O estado do Pará possui um grande potencial para minério de níquel, com 4 Mt de níquel contido, além de outros metais associados, como cobalto, o que representa 33% das reservas do Brasil. Atualmente, sua produção se resume apenas ao granulado de ferro-níquel (Fe-Ni) (cerca de 1,1 Mt em 2015), o que potencializa a possibilidade de verticalização do segmento através de fundição de Fe-Ni, utilizado tanto no fabrico de ligas, devido a sua alta resistência à oxidação, como para na indústria de aço inoxidável, metalomecânica, aços especiais, entre outras.

 

Indústria de Cimento

O Estado do Pará possui reservas de calcário estimadas em 6,4 Mt distribuídas nas regiões de integração do Araguaia, Baixo Amazonas, Carajás, Rio Caeté, Tapajós e Xingu. Base para a indústria do cimento, esse potencial permitiu a instalação de empresas como a Cimento Nassau, que atualmente possui duas fábricas no Estado, localizadas nos municípios de Capanema e Itaituba, que contam com ótima logística de escoamento, seja rodoviário, hidroviário e também ferroviário. Além disso, a Votorantim Cimentos também iniciou suas operações no primeiro semestre de 2016, com estimativa de produção anual de 1,2 milhão de toneladas de cimento. A planta da empresa está localizada no município de Primavera e dispõe de logística de escoamento terrestre, através das BR’s 010, 308 e 316 e acesso aos terminais portuários de Belém.

 

Fertilizantes Fosfatados

O Pará destaca-se no cenário nacional com o agronegócio, um dos mais fortes segmentos da sua economia. Por outro lado, há necessidade de aumentar a produtividade e reduzir o desmatamento, assim, a produção de fertilizantes fosfatados é estratégico para atender à crescente demanda do mercado interno e externo. O Estado possui o segundo maior depósito de fosfato magmatogênico do Brasil, com destaque para a formação Maecuru, na bacia do Rio Amazonas, com 200Mt e teor de 15%, além de outros depósitos menores, como os municípios de Santana (60 Mt), Sapucaia (1,63 Mt), Boa Vista (0,29 Mt) e outras área, que ainda estão em fase de mapeamento. Em 2015, entrou em operação a primeira mineradora de fosfato do Estado, a B&A. Ainda em fase de testes, será produzido o termofosfato de alumínio – garantias P2O5 (23%) e P2O5 CNA+H2O (20%) -, os resultados dos testes agronômicos para a soja, o milho, pastagem, o dendê, o açaí, o eucalipto, a grama para paisagismo, a pimenta do reino e a fruticultura, obteve maior produtividade que os demais fertilizantes fosfatados disponíveis no mercado.

 

Nióbio, Tântalo e Terras Raras

O Pará também apresenta um grande potencial para exploração de Elementos Terras Raras (ETR), com depósitos localizados principalmente na bacia do rio Tocantins.

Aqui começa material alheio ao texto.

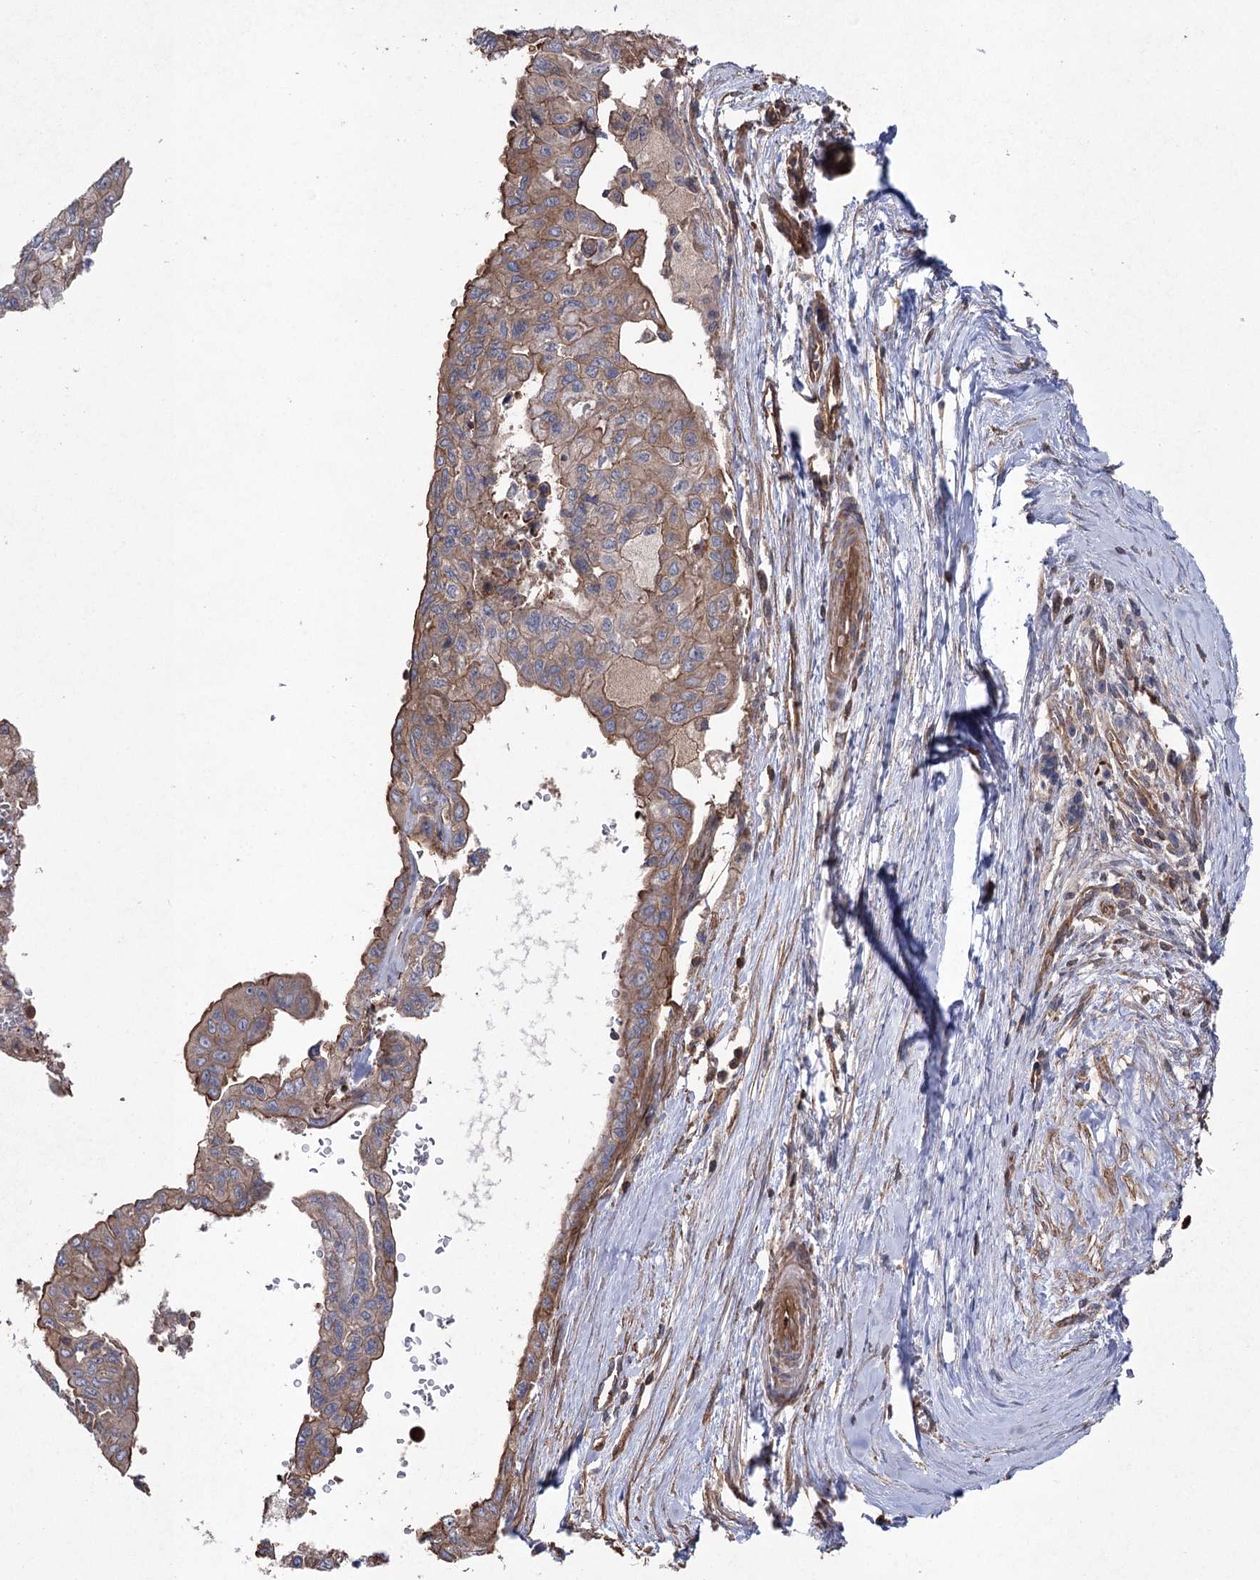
{"staining": {"intensity": "moderate", "quantity": "25%-75%", "location": "cytoplasmic/membranous"}, "tissue": "pancreatic cancer", "cell_type": "Tumor cells", "image_type": "cancer", "snomed": [{"axis": "morphology", "description": "Adenocarcinoma, NOS"}, {"axis": "topography", "description": "Pancreas"}], "caption": "A brown stain highlights moderate cytoplasmic/membranous positivity of a protein in pancreatic adenocarcinoma tumor cells.", "gene": "LARS2", "patient": {"sex": "male", "age": 51}}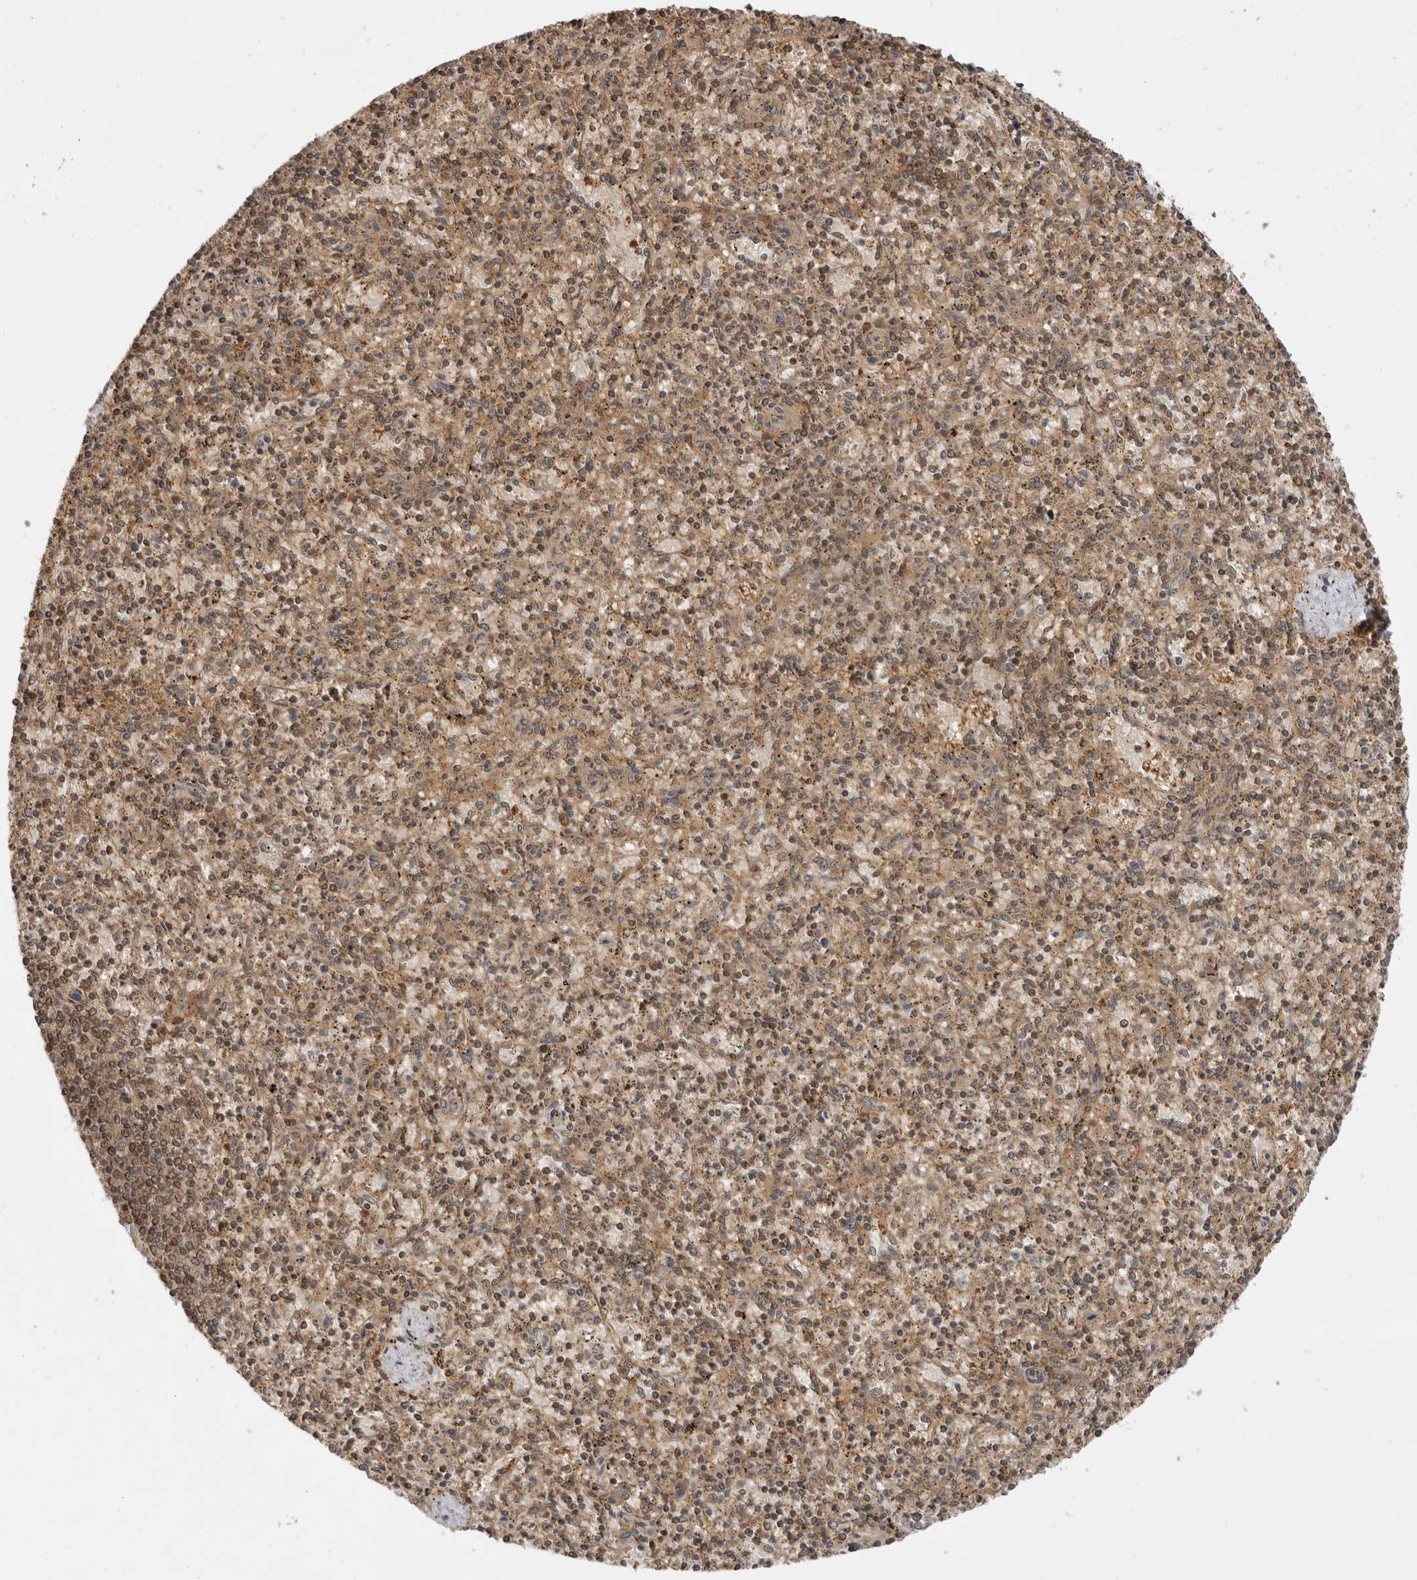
{"staining": {"intensity": "moderate", "quantity": ">75%", "location": "cytoplasmic/membranous,nuclear"}, "tissue": "spleen", "cell_type": "Cells in red pulp", "image_type": "normal", "snomed": [{"axis": "morphology", "description": "Normal tissue, NOS"}, {"axis": "topography", "description": "Spleen"}], "caption": "The photomicrograph shows staining of benign spleen, revealing moderate cytoplasmic/membranous,nuclear protein staining (brown color) within cells in red pulp. Ihc stains the protein of interest in brown and the nuclei are stained blue.", "gene": "ADPRS", "patient": {"sex": "male", "age": 72}}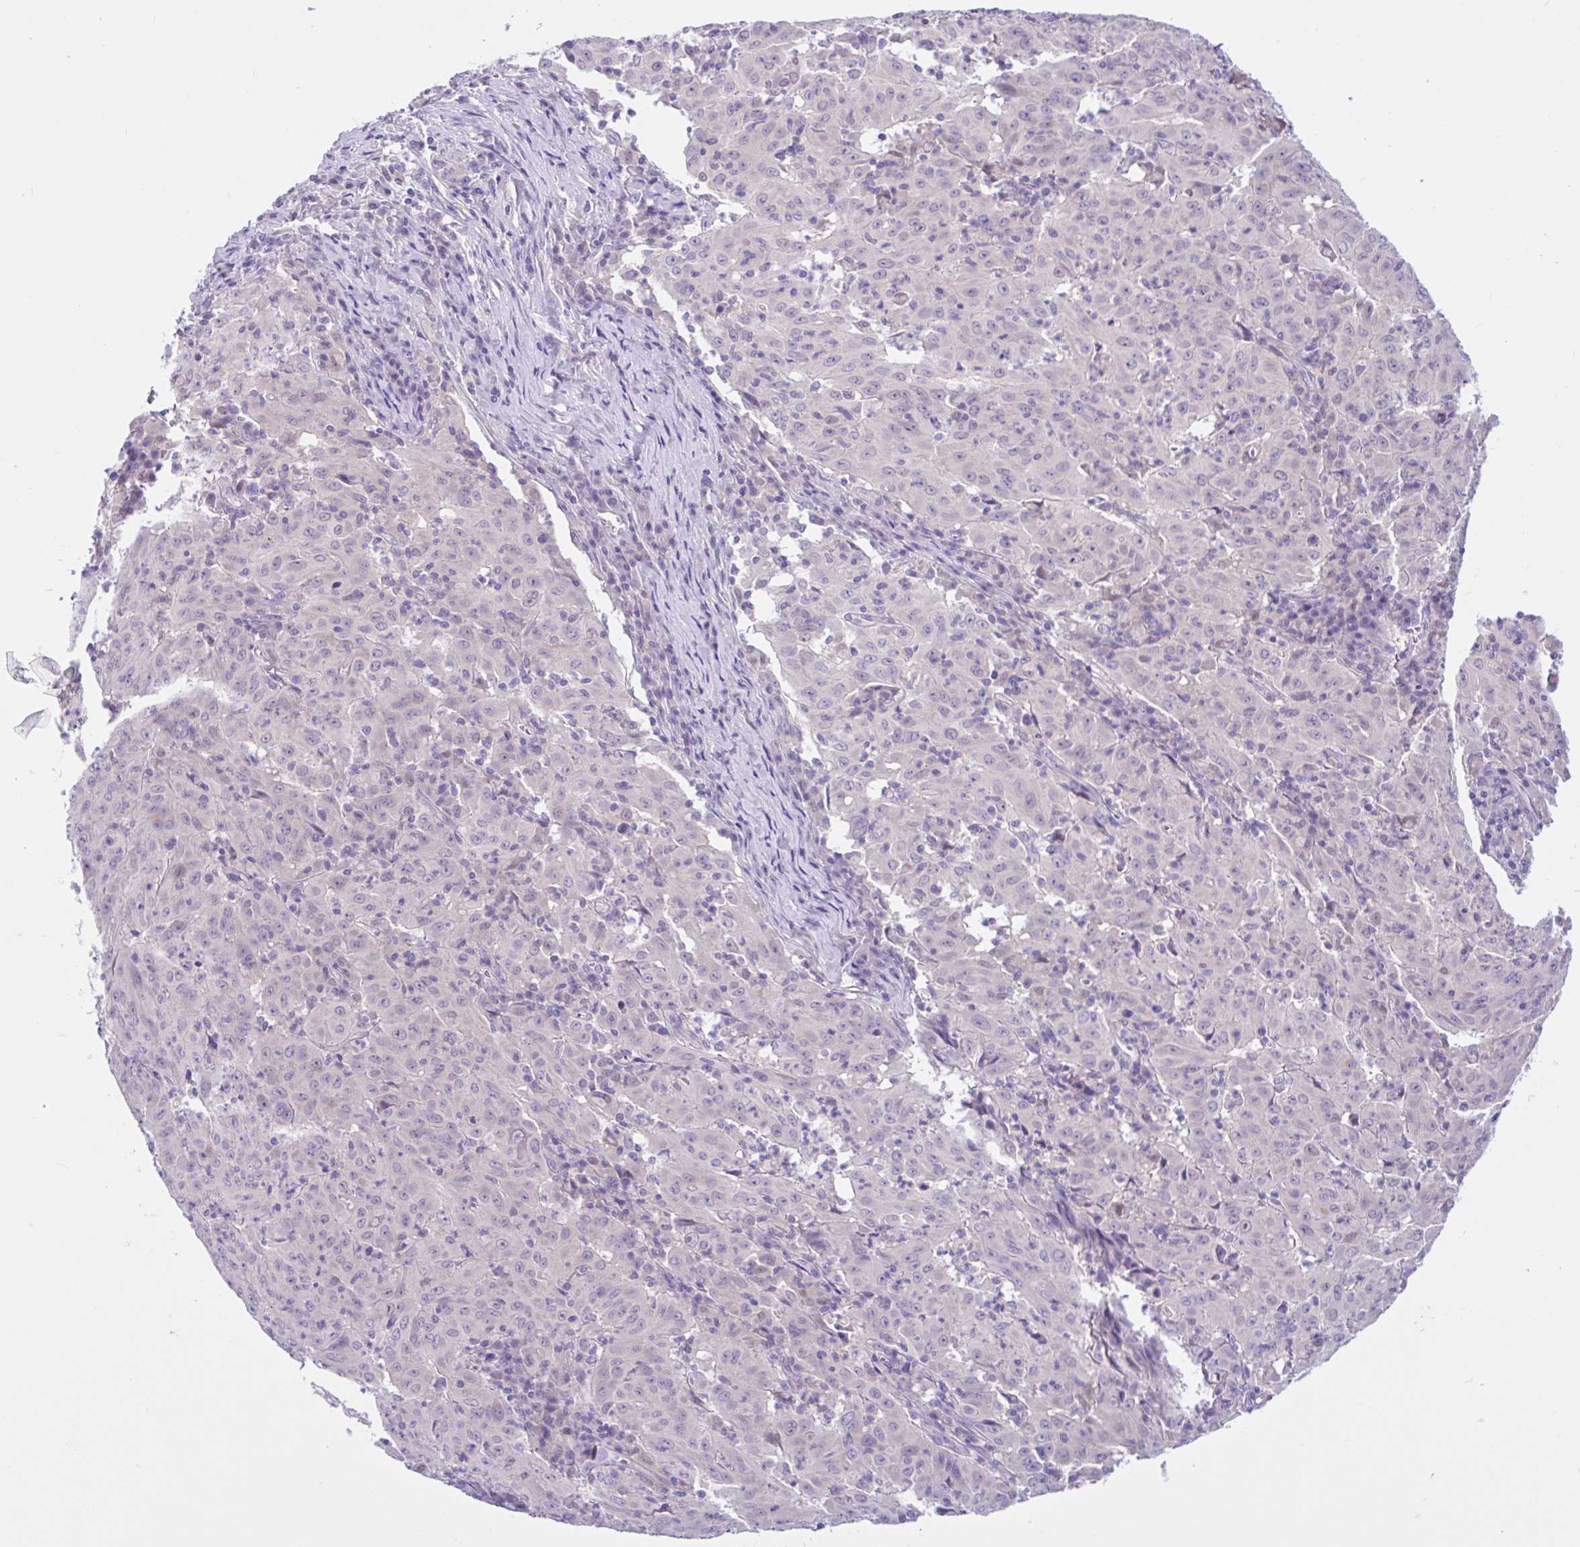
{"staining": {"intensity": "negative", "quantity": "none", "location": "none"}, "tissue": "pancreatic cancer", "cell_type": "Tumor cells", "image_type": "cancer", "snomed": [{"axis": "morphology", "description": "Adenocarcinoma, NOS"}, {"axis": "topography", "description": "Pancreas"}], "caption": "Tumor cells are negative for protein expression in human pancreatic cancer. Nuclei are stained in blue.", "gene": "ANO4", "patient": {"sex": "male", "age": 63}}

Recentes trabalhos da Companhia de Pesquisa de Recursos Minerais (CPRM) indicam áreas favoráveis para a pesquisa desses elementos. Outra área favorável à presença de Nióbio/Tântalo e ETR é a província estanífera de São Félix do Xingu, uma das maiores produtoras de cassiterita do Pará, onde esses elementos podem estar associados às mineralizações de estanho.

 

Potássio

A potencialidade do estado do Pará para a presença de silvinita (KCl, minério de potássio) está concentrada na parte Oeste do Estado, próximo à divisa com o estado do Amazonas, na bacia sedimentar do Amazonas. Naquela região, no Estado vizinho, os trabalhos de pesquisa vêm revelando a presença de silvinita com teores médios de 30%, evidenciando a possível existência de jazidas de potássio de classe mundial. As pesquisas em território paraense, naquela região, já estão em andamento.

 

Ferro

O Estado do Pará detém a segunda maior reserva de minério de ferro do Brasil e o melhor em pureza. Sua produção está principalmente localizada na região sudeste do Estado, com a maior mina à céu aberto do mundo (Carajás), ao passo disso, no segundo semestre de 2016 o projeto S11D, da empresa Vale, terá seu start up, com a produção inicial de 90 milhões de toneladas por ano. Essa produção abre uma excelente oportunidade para a transformação do ferro no Estado e o primeiro passo já foi dado, com a instalação de uma siderúrgica de grande porte no município de Marabá, pela empresa argelina Cevital, possibilitando o desenvolvimento de um polo metal-mecânico na região.